BEGIN
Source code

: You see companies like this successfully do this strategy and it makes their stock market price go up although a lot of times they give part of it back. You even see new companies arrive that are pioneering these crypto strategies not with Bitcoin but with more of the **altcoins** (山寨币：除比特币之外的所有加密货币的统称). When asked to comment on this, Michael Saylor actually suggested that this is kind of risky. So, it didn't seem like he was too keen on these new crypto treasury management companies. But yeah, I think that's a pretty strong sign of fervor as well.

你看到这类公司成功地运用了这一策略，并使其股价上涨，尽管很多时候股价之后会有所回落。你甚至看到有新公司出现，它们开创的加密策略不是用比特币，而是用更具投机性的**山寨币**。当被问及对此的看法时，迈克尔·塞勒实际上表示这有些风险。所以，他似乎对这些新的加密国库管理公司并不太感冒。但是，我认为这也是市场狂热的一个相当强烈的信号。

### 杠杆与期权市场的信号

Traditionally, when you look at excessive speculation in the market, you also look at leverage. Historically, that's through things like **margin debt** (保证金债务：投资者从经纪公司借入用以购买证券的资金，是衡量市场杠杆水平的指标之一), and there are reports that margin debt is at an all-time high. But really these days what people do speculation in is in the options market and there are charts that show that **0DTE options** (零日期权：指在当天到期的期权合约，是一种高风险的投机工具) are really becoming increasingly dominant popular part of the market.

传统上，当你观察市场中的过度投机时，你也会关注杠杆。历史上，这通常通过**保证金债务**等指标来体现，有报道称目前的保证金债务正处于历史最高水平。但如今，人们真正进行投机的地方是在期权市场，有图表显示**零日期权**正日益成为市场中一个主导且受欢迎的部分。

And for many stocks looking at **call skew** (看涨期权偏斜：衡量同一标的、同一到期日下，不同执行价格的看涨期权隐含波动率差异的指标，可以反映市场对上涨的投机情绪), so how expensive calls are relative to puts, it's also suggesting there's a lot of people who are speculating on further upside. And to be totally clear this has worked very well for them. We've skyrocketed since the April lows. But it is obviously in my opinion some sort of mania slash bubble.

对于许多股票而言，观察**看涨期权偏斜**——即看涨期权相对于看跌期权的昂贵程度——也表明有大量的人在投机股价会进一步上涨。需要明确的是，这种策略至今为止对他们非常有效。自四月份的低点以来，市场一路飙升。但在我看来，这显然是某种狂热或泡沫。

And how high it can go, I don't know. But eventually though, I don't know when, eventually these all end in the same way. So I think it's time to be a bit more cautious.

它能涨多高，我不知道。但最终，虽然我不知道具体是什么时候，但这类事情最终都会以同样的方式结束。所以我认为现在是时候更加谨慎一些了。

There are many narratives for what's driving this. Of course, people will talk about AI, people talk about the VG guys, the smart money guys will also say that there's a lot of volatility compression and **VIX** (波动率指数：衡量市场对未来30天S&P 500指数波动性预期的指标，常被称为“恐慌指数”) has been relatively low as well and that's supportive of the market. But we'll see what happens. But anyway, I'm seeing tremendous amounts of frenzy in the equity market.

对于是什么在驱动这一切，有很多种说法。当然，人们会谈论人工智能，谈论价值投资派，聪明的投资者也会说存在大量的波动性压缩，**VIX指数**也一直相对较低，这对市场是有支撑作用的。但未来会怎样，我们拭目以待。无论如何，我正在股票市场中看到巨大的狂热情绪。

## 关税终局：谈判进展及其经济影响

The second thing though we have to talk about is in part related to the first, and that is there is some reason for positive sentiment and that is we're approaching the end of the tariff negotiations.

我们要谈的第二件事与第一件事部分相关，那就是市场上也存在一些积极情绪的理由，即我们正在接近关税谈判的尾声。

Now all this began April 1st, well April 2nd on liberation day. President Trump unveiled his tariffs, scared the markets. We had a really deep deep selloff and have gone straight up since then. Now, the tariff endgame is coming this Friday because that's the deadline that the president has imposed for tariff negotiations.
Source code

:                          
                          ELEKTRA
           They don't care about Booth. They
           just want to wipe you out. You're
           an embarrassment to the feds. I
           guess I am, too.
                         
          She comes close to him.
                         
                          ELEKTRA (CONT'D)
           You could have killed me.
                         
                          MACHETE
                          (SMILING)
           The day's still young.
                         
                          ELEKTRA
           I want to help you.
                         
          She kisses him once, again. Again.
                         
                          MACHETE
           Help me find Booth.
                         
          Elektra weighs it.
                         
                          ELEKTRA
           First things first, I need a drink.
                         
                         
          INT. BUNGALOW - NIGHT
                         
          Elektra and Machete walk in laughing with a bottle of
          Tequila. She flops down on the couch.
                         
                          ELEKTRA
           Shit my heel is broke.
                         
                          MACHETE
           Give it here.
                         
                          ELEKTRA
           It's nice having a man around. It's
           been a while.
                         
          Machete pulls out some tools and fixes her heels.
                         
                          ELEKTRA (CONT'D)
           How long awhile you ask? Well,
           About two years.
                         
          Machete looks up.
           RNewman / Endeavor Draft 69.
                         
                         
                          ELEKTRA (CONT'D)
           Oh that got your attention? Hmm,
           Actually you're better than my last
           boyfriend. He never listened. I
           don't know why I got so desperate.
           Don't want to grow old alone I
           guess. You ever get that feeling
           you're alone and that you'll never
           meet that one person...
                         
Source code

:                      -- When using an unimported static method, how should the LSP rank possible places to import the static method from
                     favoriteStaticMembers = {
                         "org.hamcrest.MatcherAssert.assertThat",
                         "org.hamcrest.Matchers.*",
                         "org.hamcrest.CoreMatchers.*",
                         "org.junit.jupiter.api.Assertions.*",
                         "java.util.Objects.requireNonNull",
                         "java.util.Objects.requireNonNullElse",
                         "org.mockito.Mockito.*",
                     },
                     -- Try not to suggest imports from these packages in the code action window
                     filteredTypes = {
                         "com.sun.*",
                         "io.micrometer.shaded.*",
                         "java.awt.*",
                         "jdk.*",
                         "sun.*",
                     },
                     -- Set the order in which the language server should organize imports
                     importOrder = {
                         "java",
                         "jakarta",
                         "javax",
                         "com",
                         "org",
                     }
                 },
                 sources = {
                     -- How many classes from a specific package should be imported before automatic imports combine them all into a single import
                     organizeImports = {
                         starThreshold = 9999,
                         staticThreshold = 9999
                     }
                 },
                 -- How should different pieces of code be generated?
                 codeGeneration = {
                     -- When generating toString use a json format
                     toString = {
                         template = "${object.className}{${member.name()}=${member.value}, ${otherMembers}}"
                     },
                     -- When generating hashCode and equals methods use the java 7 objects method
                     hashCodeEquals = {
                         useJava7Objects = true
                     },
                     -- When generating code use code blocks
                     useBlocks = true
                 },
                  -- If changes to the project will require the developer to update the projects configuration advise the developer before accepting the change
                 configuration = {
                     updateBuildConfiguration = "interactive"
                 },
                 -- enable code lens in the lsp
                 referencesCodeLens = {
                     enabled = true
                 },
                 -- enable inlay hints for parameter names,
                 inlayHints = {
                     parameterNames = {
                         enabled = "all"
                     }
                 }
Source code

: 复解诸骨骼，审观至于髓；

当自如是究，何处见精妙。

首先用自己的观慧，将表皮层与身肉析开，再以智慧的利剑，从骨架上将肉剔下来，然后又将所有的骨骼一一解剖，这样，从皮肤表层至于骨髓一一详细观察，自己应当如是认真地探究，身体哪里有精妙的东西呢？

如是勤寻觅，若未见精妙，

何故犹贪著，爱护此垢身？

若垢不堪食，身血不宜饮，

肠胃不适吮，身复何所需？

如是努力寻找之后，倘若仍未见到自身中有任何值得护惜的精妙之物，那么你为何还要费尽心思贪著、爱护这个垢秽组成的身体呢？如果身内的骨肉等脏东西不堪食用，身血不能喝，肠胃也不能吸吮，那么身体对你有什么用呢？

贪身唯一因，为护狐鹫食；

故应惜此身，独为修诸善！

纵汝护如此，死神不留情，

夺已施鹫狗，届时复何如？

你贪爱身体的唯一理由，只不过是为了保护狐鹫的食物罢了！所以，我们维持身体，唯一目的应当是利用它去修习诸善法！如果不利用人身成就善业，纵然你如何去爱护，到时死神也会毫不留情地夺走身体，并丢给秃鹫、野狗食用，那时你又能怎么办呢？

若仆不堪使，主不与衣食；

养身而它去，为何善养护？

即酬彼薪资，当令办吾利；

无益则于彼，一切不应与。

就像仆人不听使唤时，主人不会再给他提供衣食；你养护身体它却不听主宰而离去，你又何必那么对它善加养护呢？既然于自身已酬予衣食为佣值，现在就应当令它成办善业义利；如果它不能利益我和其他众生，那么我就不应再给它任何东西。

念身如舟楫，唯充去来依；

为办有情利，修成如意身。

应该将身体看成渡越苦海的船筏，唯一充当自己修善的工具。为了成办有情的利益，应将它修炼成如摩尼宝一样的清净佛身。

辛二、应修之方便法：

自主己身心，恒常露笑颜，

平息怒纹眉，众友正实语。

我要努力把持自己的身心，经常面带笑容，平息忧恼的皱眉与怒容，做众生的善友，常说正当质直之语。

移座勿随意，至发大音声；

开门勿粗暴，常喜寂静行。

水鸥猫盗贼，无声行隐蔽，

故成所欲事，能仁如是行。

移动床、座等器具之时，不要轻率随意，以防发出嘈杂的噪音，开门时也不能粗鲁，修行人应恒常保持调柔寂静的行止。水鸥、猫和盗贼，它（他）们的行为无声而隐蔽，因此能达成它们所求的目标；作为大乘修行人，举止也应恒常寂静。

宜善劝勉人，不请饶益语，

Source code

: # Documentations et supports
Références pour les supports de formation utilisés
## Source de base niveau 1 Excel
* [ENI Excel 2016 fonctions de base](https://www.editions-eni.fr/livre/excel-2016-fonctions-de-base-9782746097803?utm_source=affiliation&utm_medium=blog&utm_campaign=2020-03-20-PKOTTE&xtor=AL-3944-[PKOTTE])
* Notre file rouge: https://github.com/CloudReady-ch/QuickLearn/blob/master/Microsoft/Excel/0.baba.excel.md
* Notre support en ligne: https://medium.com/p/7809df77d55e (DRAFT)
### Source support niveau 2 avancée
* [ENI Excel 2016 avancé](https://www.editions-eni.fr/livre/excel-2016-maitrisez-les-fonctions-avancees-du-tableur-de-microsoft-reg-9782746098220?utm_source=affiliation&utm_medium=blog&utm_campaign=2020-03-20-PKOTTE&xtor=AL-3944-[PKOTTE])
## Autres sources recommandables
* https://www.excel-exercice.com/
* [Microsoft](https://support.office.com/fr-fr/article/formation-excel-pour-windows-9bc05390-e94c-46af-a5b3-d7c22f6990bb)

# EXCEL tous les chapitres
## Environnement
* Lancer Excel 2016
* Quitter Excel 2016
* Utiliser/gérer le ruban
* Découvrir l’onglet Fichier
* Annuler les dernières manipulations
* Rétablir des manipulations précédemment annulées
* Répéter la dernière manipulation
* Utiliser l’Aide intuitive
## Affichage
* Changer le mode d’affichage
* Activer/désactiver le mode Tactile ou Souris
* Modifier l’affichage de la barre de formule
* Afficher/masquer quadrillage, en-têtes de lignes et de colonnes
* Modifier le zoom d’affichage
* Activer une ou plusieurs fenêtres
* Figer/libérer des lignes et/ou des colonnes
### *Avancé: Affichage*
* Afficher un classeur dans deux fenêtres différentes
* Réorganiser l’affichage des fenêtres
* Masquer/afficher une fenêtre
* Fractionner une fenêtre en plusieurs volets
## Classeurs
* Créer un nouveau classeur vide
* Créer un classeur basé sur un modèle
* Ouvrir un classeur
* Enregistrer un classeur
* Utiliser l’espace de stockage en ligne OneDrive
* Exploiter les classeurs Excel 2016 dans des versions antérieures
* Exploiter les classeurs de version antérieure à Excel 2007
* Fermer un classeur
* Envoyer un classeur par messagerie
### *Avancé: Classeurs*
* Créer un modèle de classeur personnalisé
END
Present the lines in the entries above, from the line containing "The second thing" up to and including the line containing "我们要谈的第二件事与第一件事", as a numbered list with blank lines left out.

### Response to the exercise
1. The second thing though we have to talk about is in part related to the first, and that is there is some reason for positive sentiment and that is we're approaching the end of the tariff negotiations.
2. 我们要谈的第二件事与第一件事部分相关，那就是市场上也存在一些积极情绪的理由，即我们正在接近关税谈判的尾声。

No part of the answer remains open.